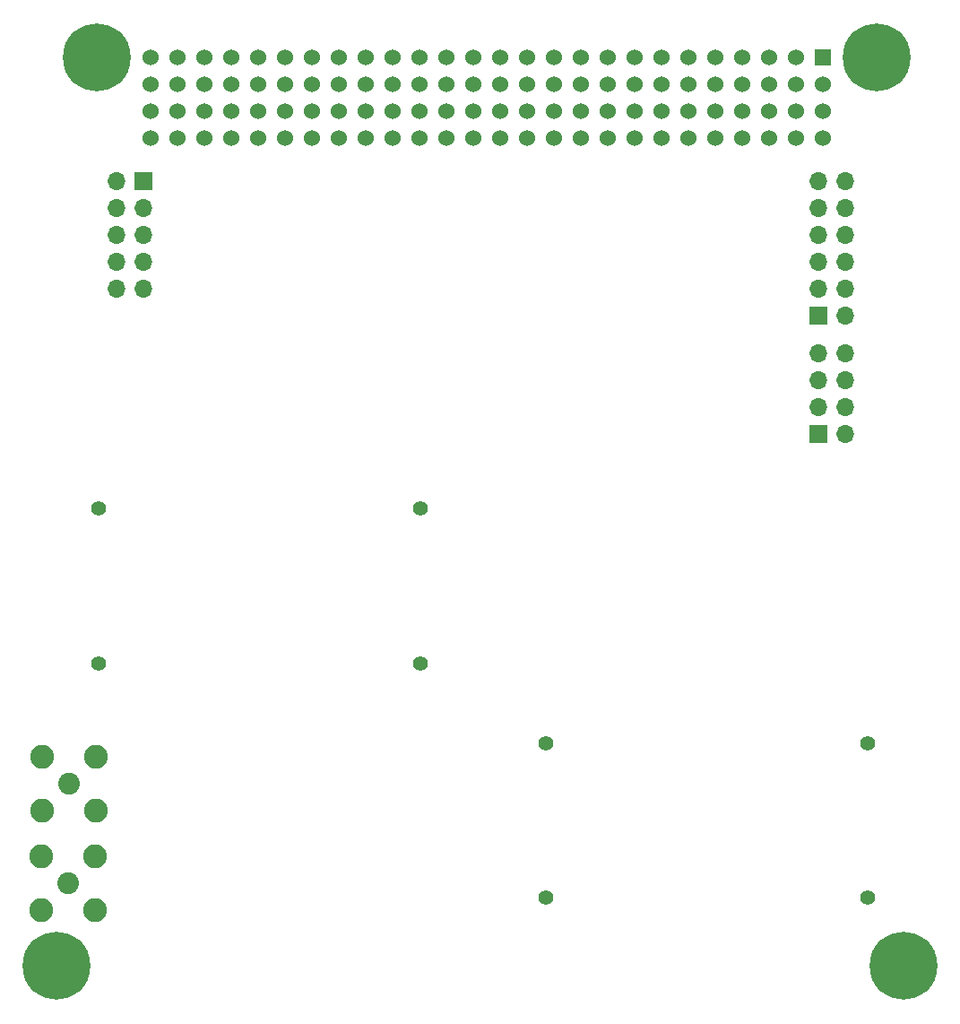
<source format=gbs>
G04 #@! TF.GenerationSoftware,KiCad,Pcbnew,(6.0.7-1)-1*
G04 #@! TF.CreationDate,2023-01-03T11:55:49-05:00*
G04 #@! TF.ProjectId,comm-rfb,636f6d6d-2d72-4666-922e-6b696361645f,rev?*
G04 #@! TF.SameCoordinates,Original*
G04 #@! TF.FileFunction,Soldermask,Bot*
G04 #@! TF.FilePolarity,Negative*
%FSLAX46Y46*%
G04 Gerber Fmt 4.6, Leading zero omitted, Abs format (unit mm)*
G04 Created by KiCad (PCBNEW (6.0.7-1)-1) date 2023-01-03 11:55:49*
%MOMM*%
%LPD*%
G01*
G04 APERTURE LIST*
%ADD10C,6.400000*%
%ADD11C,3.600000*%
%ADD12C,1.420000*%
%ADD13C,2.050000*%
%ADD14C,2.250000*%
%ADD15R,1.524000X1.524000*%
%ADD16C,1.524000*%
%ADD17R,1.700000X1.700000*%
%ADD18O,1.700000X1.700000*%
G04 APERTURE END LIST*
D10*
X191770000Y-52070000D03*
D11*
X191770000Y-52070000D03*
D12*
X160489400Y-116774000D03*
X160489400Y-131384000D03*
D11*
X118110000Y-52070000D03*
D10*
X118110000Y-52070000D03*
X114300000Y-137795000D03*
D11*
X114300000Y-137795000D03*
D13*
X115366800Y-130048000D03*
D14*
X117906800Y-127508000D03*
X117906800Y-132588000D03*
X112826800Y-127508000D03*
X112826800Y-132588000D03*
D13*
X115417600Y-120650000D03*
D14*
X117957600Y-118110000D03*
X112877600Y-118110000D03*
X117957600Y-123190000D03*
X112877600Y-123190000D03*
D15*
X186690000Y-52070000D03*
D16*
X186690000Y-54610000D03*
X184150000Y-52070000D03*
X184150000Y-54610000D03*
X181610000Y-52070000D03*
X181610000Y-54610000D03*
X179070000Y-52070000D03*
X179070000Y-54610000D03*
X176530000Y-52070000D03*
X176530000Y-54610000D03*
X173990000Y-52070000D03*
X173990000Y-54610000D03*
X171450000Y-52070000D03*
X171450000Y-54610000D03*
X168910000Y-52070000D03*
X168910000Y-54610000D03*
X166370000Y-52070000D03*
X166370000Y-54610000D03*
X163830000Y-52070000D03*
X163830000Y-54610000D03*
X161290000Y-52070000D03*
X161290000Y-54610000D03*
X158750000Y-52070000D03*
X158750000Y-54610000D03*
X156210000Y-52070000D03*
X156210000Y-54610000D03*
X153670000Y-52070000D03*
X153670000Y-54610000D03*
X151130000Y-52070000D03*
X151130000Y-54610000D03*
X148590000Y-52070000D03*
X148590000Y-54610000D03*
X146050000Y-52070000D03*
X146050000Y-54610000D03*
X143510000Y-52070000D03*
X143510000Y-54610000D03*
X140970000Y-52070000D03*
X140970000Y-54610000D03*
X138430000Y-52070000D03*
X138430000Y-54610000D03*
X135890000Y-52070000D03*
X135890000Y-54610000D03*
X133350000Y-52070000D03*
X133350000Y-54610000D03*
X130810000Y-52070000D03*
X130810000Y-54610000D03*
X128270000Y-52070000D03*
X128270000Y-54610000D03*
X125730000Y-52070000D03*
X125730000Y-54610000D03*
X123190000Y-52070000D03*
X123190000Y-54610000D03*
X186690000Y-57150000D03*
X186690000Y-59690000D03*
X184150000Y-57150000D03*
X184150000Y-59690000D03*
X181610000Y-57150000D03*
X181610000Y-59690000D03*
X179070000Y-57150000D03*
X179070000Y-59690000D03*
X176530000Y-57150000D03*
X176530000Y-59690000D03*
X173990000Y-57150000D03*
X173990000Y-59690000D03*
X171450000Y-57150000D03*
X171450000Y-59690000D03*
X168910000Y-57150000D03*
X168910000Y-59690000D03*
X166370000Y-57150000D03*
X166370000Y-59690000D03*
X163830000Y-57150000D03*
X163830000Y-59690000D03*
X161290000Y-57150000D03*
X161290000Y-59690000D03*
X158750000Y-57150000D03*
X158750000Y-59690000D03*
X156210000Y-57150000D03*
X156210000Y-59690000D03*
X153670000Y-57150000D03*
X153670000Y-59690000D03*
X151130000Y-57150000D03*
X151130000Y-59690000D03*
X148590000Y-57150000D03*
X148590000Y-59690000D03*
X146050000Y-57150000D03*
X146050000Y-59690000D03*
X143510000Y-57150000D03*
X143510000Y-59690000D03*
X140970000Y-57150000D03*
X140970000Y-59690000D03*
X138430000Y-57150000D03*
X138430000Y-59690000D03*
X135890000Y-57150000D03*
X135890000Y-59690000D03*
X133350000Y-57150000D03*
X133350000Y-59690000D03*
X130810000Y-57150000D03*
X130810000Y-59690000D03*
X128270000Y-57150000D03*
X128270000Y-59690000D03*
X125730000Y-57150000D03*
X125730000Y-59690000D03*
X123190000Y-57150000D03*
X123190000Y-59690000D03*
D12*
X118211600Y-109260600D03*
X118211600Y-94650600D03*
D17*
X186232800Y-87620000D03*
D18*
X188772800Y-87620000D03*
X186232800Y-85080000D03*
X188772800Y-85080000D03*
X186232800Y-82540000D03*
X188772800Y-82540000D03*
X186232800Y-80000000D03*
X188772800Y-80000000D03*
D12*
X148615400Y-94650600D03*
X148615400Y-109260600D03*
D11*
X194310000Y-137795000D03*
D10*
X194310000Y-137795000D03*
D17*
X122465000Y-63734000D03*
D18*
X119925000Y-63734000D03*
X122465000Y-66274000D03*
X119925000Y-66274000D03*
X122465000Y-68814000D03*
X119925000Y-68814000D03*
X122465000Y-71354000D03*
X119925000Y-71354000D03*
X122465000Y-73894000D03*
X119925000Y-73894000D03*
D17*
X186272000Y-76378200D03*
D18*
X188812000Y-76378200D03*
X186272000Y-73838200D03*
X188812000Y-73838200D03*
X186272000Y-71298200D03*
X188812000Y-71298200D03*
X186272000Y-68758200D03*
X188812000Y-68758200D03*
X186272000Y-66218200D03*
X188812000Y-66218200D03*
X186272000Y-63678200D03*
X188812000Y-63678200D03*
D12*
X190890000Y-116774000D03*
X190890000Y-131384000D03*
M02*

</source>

━━━━━━━━━━━━━━━━━━━━

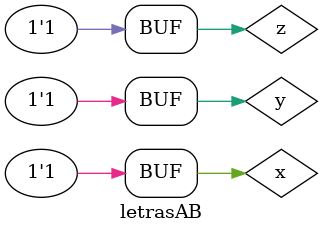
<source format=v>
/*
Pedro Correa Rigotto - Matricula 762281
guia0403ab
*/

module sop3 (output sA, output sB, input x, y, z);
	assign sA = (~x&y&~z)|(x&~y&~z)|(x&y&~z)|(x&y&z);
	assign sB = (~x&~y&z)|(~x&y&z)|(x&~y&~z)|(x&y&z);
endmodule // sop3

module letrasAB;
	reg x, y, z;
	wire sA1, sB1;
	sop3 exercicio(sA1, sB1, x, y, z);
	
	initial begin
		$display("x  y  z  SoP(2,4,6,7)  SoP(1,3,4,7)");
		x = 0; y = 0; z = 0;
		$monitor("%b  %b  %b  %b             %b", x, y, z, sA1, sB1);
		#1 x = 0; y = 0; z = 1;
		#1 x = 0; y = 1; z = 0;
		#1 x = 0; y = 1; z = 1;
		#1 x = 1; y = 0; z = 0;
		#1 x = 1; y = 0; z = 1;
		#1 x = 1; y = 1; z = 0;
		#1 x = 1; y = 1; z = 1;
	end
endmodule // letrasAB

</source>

━━━━━━━━━━━━━━━━━━━━

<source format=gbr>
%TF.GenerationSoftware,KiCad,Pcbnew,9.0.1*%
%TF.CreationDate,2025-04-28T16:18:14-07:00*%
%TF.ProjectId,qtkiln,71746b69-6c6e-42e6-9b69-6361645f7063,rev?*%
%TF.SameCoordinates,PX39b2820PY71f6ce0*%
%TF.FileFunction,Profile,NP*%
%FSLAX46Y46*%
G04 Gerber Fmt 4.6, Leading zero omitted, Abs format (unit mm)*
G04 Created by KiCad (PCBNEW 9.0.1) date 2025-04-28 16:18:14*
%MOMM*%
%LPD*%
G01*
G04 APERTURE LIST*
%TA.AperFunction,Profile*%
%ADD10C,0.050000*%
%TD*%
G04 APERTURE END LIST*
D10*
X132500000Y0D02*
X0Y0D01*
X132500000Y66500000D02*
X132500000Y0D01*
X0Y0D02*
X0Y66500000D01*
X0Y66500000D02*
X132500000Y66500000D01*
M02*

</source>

━━━━━━━━━━━━━━━━━━━━

__Aim of the task__
Reproduce verbatim the lines above, from the line with "<source format=gbs>" through the line with "G04 #@! TF.FileFunction,Soldermask,Bot*".

__Finished task__
<source format=gbs>
G04 #@! TF.GenerationSoftware,KiCad,Pcbnew,(6.0.7-1)-1*
G04 #@! TF.CreationDate,2023-01-03T11:55:49-05:00*
G04 #@! TF.ProjectId,comm-rfb,636f6d6d-2d72-4666-922e-6b696361645f,rev?*
G04 #@! TF.SameCoordinates,Original*
G04 #@! TF.FileFunction,Soldermask,Bot*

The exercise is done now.